Slow-paths in GNU libc strstr

Author: Wojciech Muła
Added on:2014-03-03

I've observed that some patterns issued to strstr cause significant slowdown.

Sample program kill-strstr.c executes strstr(data, pattern), where data is a large string (16MB) filled with the character '?'. Patterns are read from the command line.

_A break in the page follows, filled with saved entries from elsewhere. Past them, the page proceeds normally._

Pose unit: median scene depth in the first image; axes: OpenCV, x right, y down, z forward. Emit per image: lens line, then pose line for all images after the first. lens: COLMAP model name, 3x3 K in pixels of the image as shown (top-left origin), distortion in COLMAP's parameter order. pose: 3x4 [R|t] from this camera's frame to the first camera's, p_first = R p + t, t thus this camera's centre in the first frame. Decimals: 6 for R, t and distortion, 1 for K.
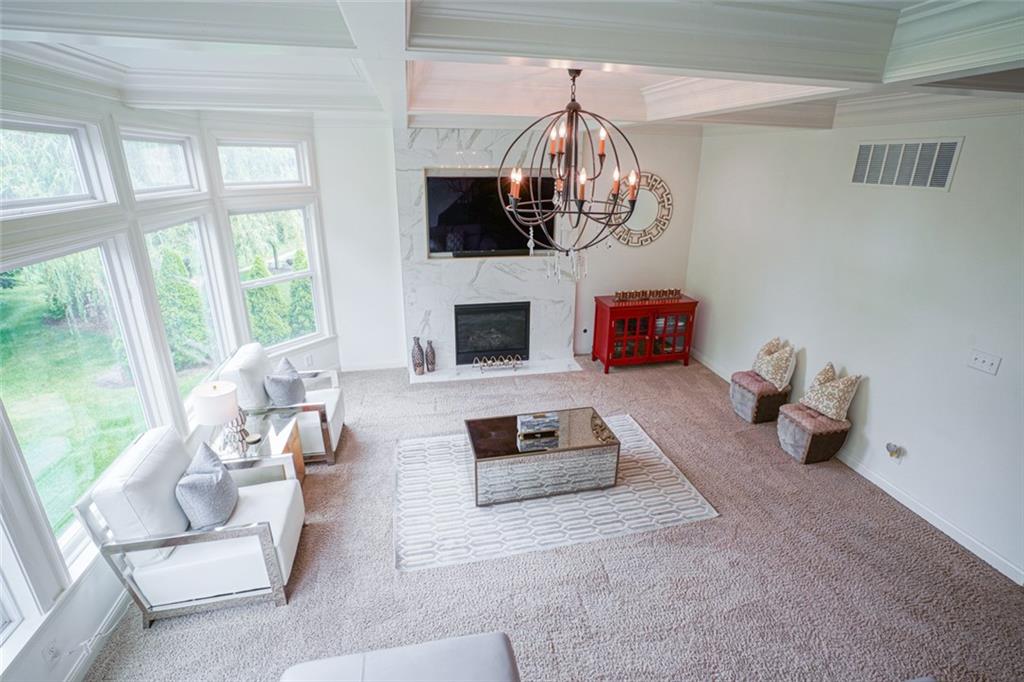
lens RADIAL K [[483.3, 0, 508.4], [0, 483.3, 332.5], [0, 0, 1]] dist [-0.049539, 0.018768]
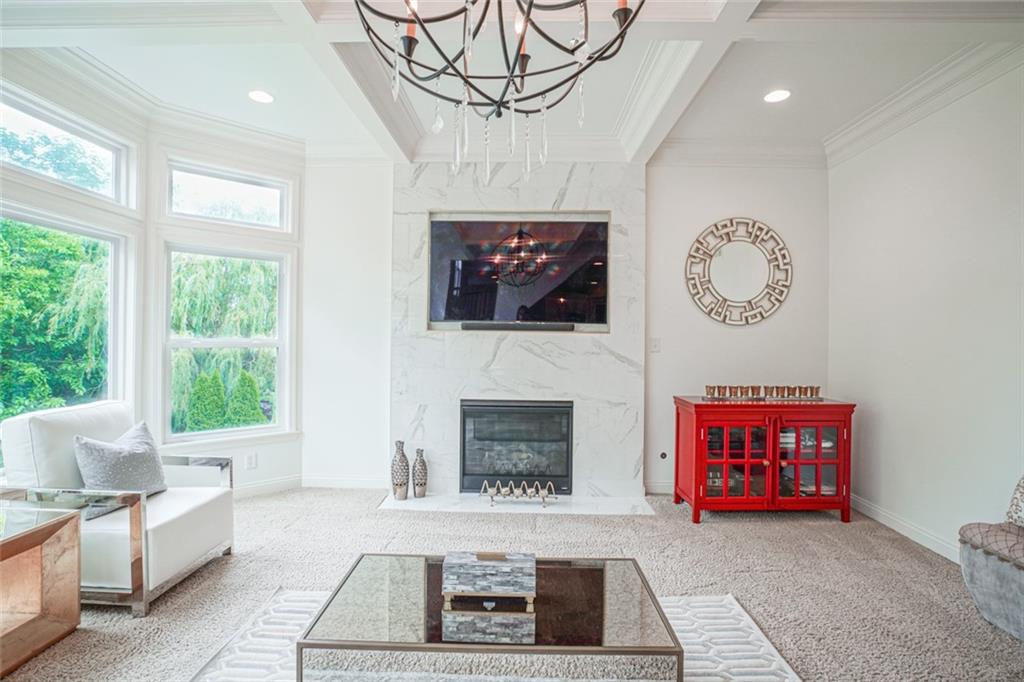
lens RADIAL K [[483.3, 0, 510.8], [0, 483.3, 344.6], [0, 0, 1]] dist [-0.049539, 0.018768]
pose [[0.973614, 0.007314, -0.228082, 0.116565], [-0.081516, 0.944691, -0.317671, 0.083951], [0.213144, 0.327881, 0.920361, 0.351889]]
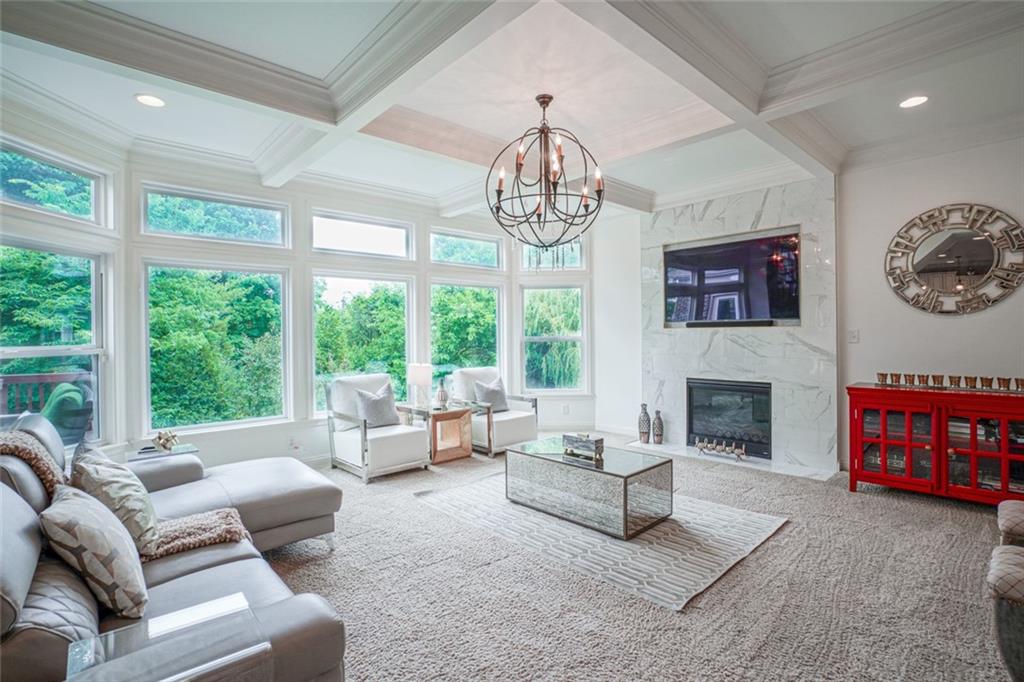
lens RADIAL K [[483.3, 0, 510.7], [0, 483.3, 342.3], [0, 0, 1]] dist [-0.049539, 0.018768]
pose [[0.516610, 0.004214, -0.856210, 0.523925], [-0.270060, 0.949746, -0.158271, 0.121700], [0.812516, 0.312992, 0.491787, 0.227340]]
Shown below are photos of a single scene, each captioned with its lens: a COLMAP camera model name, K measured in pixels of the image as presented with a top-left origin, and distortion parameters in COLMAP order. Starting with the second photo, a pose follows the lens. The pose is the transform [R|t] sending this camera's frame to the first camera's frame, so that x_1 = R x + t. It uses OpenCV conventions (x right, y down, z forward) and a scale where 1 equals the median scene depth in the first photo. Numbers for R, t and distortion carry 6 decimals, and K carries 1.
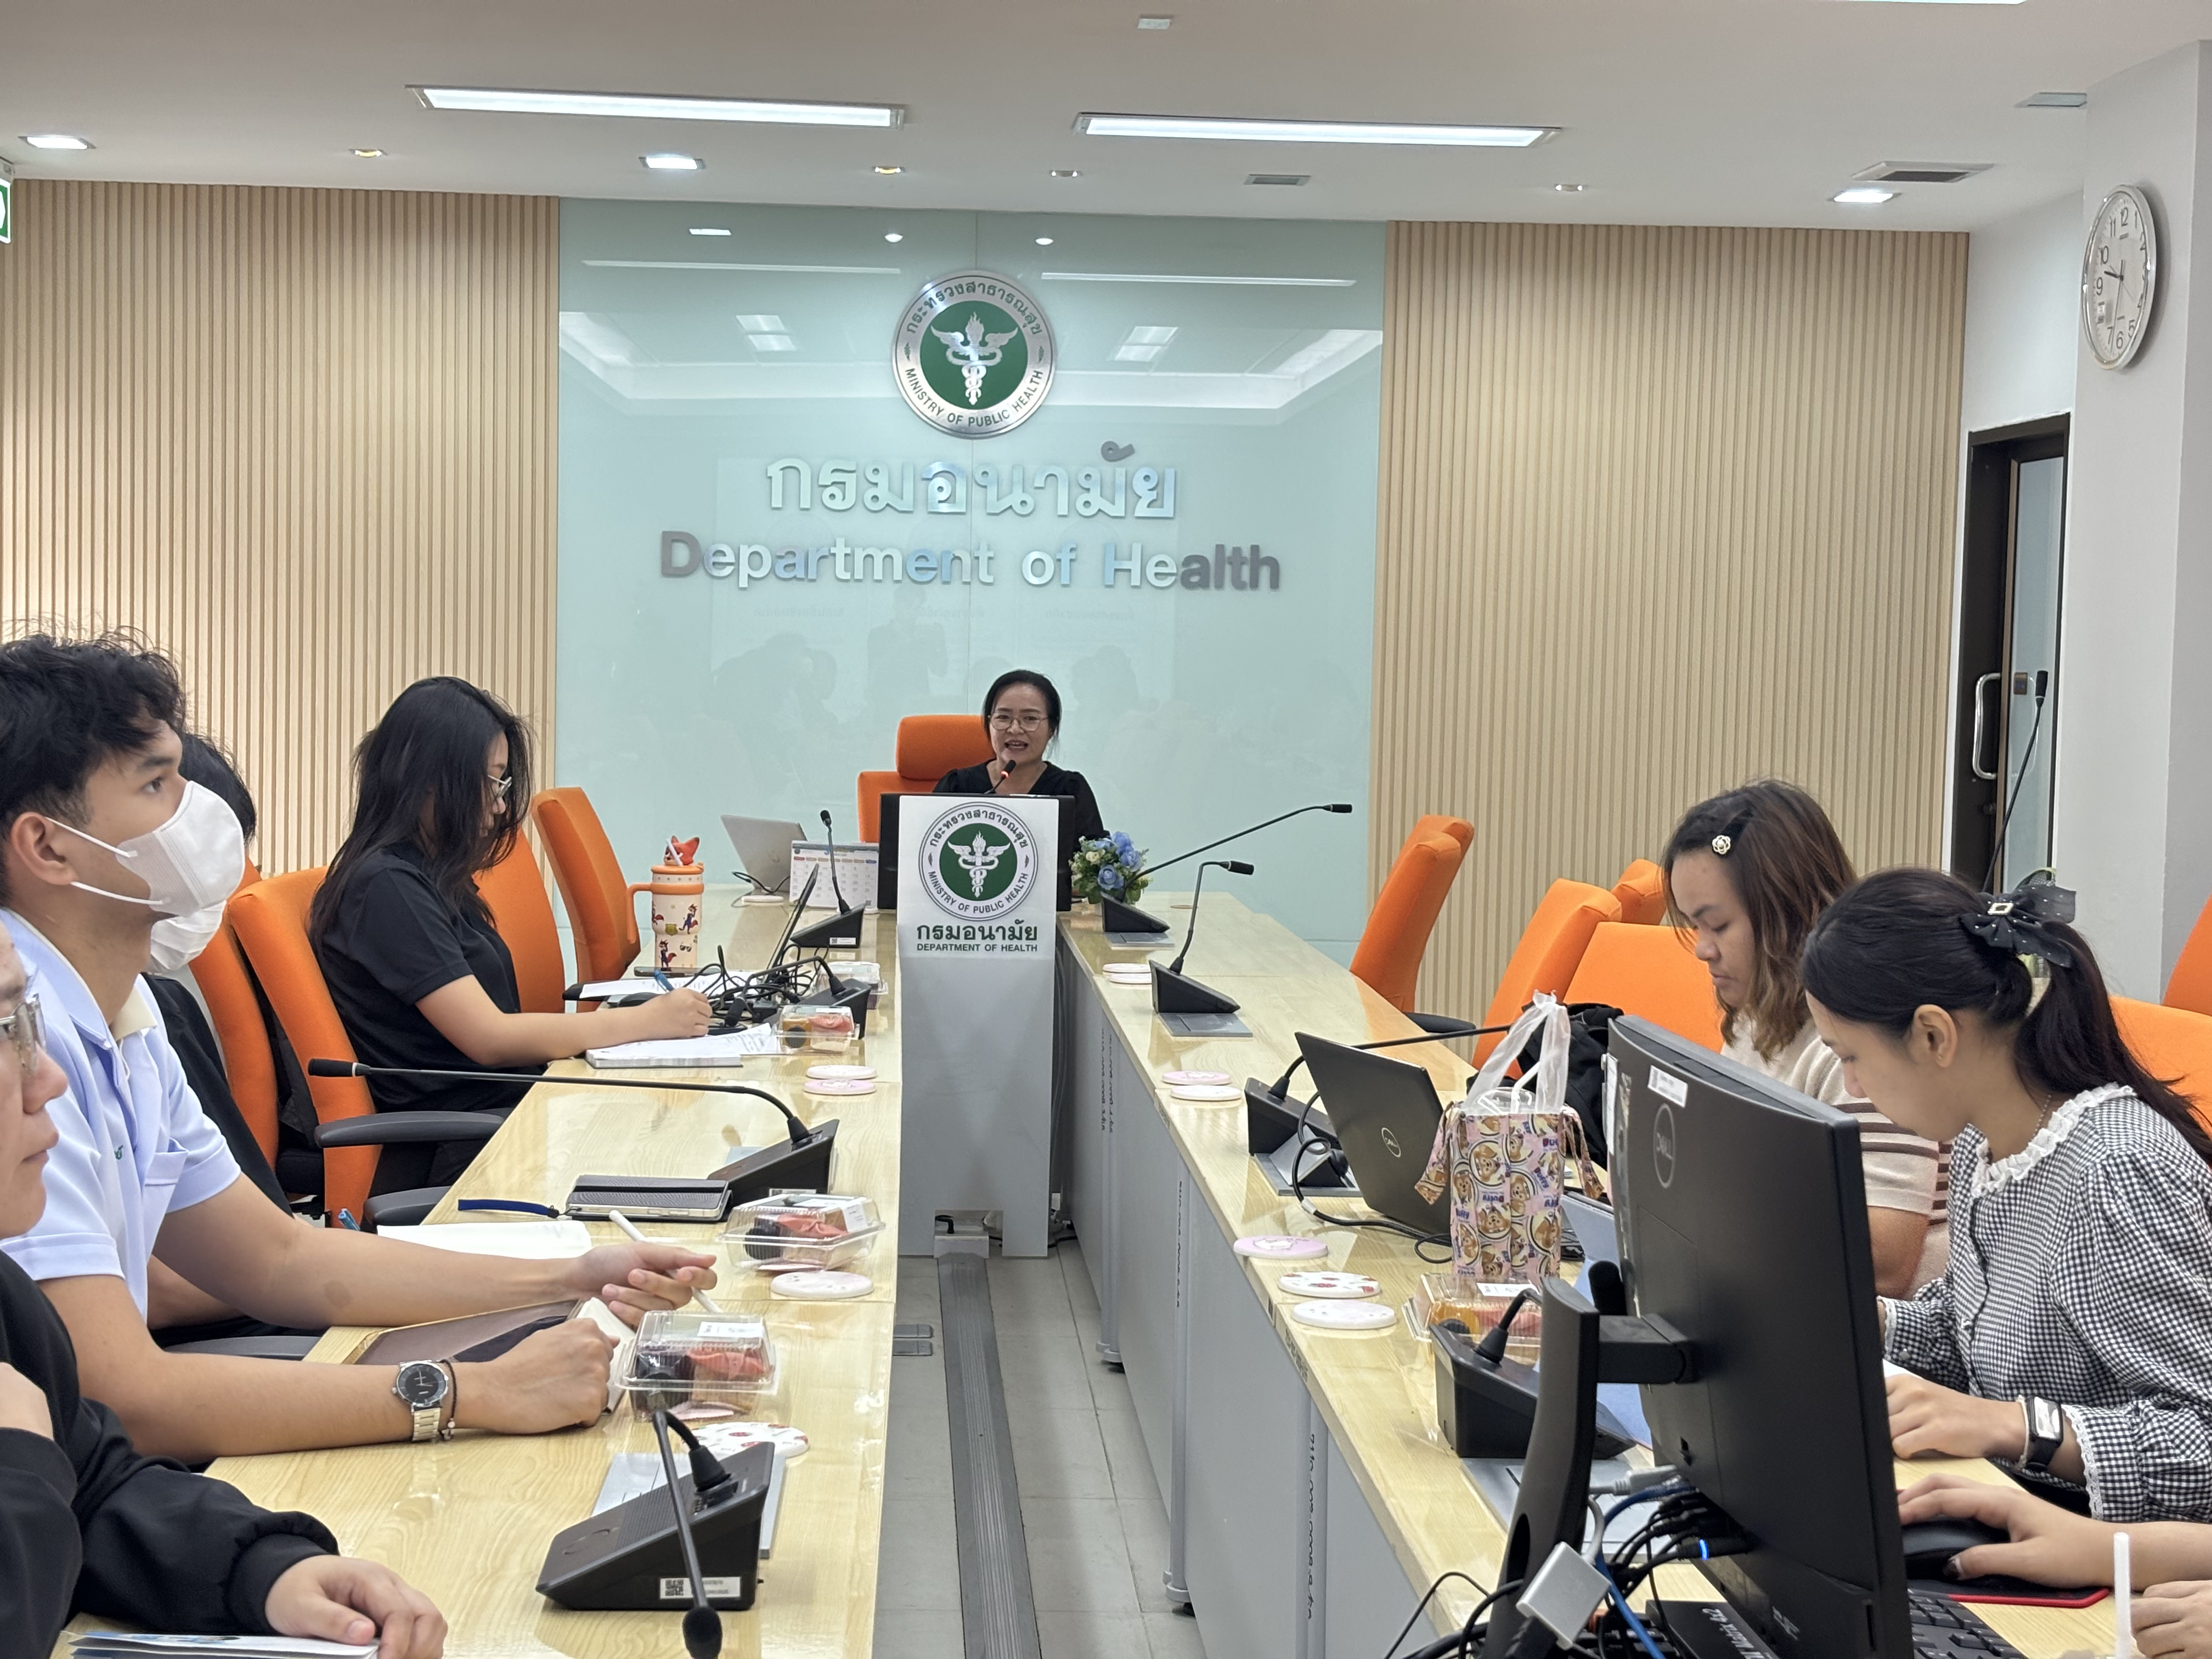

On my machine following times were recorded:

1. searching string 'johndoe'...
                time: 0.032
2. searching string '??????????????????a'...
                time: 0.050
3. searching string '??????????????????????????????a'...
                time: 0.049
4. searching string '???????????????????????????????a'...
                time: 0.274
5. searching string '??????????????????????????????a?'...
                time: 0.356
6. searching string '??????????????????????????????a??????????????????????????????'...
                time: 0.396
  1. Slowdown is visible in case 4 (5 times slower than pattern 3). Pattern has 32 characters, and contains '?', except the last char.
  2. Even bigger slowdown occurs in case 5 (7 times slower). This pattern also contains 32 chars, but the position of the single letter 'a' is last but one.
  3. Similar slowdown occurs in case 6 (nearly 8 times slower). In this pattern single letter 'a' is surrounded by thirty '?'.